DOCUMENT SECTION =>
National Court of Appeal and Creation of Regional Benches: Does the Supreme Court Need to Undergo a Structural Re-configuration?


In 2016, a PIL was filed before the Supreme Court, highlighting the need for a structural overhaul at the topmost level of the Indian judicial system. The petitioner sought a writ of mandamus directing the Government of India to take steps towards the establishment of a National Court of Appeal with regional benches in certain parts of the country. The Supreme Court acknowledged that the volume of cases that it has been dealing with has increased substantially over a period of time and that the current Judge strength in the Court is not sufficient to handle this influx of cases. Taking into account that the conversations around the need for reform in the judicial system of the country have been going on for a long time, the Court while referring the matter to a Constitutional Bench for a comprehensive decision, framed eleven substantial questions of law mainly focusing on the issues pertaining to – access to justice; undue delay and pendency of cases; division of Supreme Court into a Constitutional wing and an appellate wing; and the feasibility of establishing regional benches of the Supreme Court. 

Conversations around the idea:

This conundrum regarding the need for change in the configuration of the Supreme Court is not something that has appeared out of nowhere. Article 130 of the Constitution of India says that “The Supreme Court shall sit in Delhi or in such other place or places, as the Chief Justice of India may, with the approval of the President, from time to time, appoint”. So, by virtue of this provision, the Constitution does provide a mechanism whereby the Supreme Court can maximize its reach and not just remain confined within the contours of the National Capital.

Further, in the year 1986, in the case of Bihar Legal Support Society Vs. CJI & Anr, Justice Bhagwati had expressed the desire of bifurcating the functions of the Supreme Court, wherein there would be a National Court of Appeal primarily looking at appeals by special leave from the decisions of the High Courts and the Tribunals and the apex court in its present form would be restricted to entertain cases involving questions of Constitutional and Public law.

RECORDED DATA =>
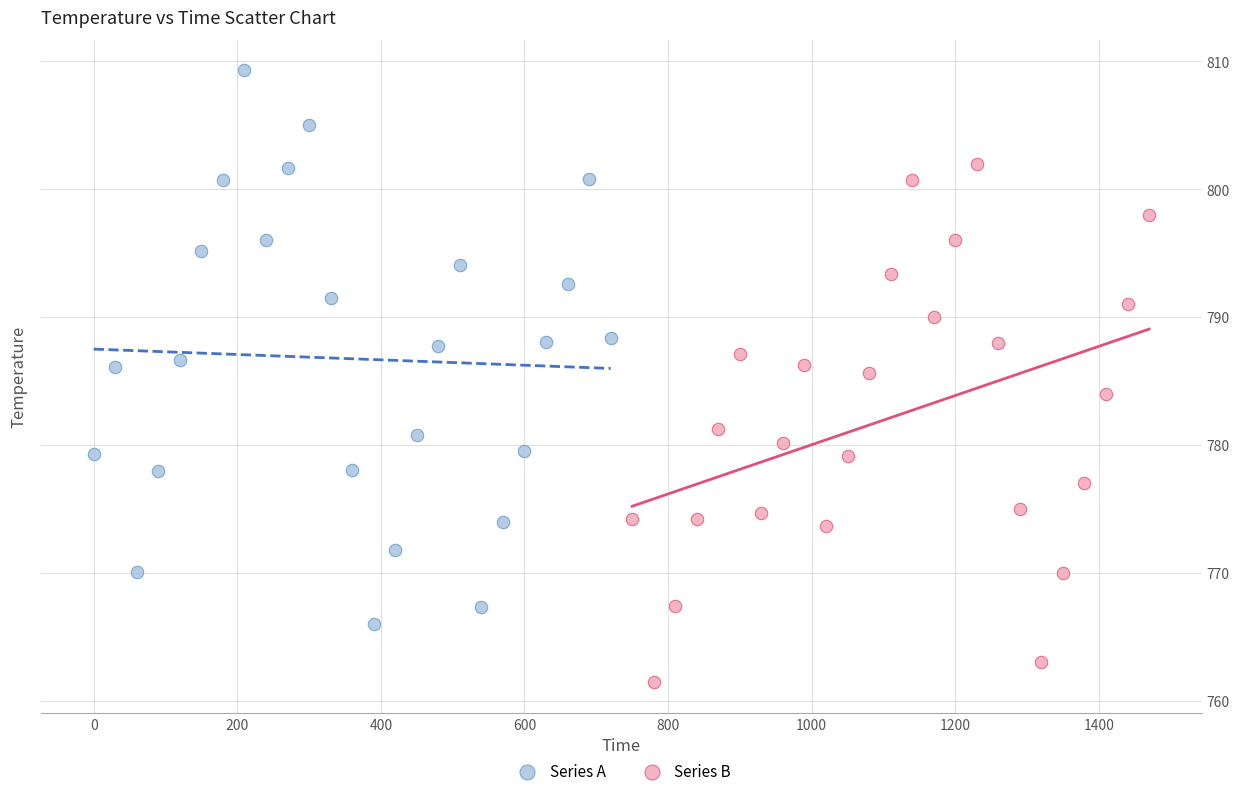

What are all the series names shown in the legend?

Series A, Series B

* * *

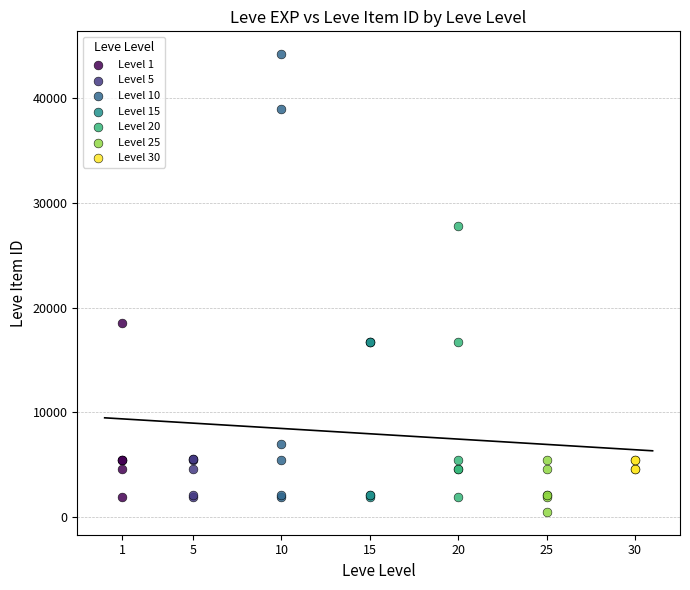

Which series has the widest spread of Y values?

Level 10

COMPLETE THE FOLLOWING =>
A – Answer these questions from the article on a National Court of Appeal, using what it states:
(i) In what year was the PIL filed before the Supreme Court?
(ii) How many substantial questions of law did the Court frame when it referred the matter to a Constitutional Bench?
(iii) In which case did Justice Bhagwati express the desire to bifurcate the functions of the Supreme Court?
Mark your answers (i), (ii), (iii), one a line.
B – From the article on a National Court of Appeal, please copy out word for word the part that opens with the words containing "This conundrum regarding" and closes with "the National Capital.".
C – Pick up the article on a National Court of Appeal after its last sentence and carry it on.

ANSWERS TO EACH TASK =>
A –
(i) 2016
(ii) Eleven
(iii) Bihar Legal Support Society Vs. CJI & Anr (1986)

B –
This conundrum regarding the need for change in the configuration of the Supreme Court is not something that has appeared out of nowhere. Article 130 of the Constitution of India says that “The Supreme Court shall sit in Delhi or in such other place or places, as the Chief Justice of India may, with the approval of the President, from time to time, appoint”. So, by virtue of this provision, the Constitution does provide a mechanism whereby the Supreme Court can maximize its reach and not just remain confined within the contours of the National Capital.

C –
The Law Commission of India in various reports has also recommended the separation of the Constitutional and legal functions of the Supreme Court ( 95th Report, 1984) as well as emphasized the need to set up regional benches of the Court to increase its accessibility (125th Report, 1988). Thereafter, in 2009, in its 229th Report, the Commission recommended setting up four cassation benches, divided into North (New Delhi), South (Chennai), East (Kolkata), and West (Mumbai).

Even the Executive at various points in the past has exhibited an inclination towards such a modification. In 2019, Vice President Venkaiah Naidu advocated for the need for regional benches of the Supreme Court in at least four major cities. Thereafter, in March 2021, the Parliament Standing Committee on Personnel, Public Grievances, Law and Justice in its 107th report, while reiterating the recommendations of the Law Commission, emphasized the need for easy access to justice which would only remain a distant dream as long as the Supreme Court was out of reach for people from far-flung and remote areas of the country. 

If one tries to understand the cumulative effect of these proposals, the dominant idea that seems to emerge is that there should be a functional division of the Supreme Court whereby the apex court will function in two distinct capacities: Constitutional and legal, with regional benches at certain major cities to make the Supreme Court readily accessible to people residing across the length and breadth of the country.

Time for a decisive step:

There are essentially two primary arguments that can be put forward in support of the need for this reform. First, is the principle of access to justice, and second, the dilution of the Constitutional functions of the Supreme Court.

In its most basic sense access to justice can be understood as the ease with which any person can approach the judiciary to get his grievances addressed. In July 2016, the Constitution Bench of the Supreme Court in Anita Khushwa v. Pushpa Sadan, while reiterating that access to justice is a fundamental right under Article 21, further elaborated that it may as well be a facet of equality under Article 14. It stated that “The citizen’s inability to access courts or any other adjudicatory mechanism provided for determination of rights and obligations is bound to result in denial of the guarantee contained in Article 14 both in relation to equality before law as well as equal protection of laws”. Further, the court delineated four essential facets of this principle – an effective adjudicatory mechanism; accessibility of this mechanism in terms of distance; speedy adjudication; and affordable access to the adjudicatory process.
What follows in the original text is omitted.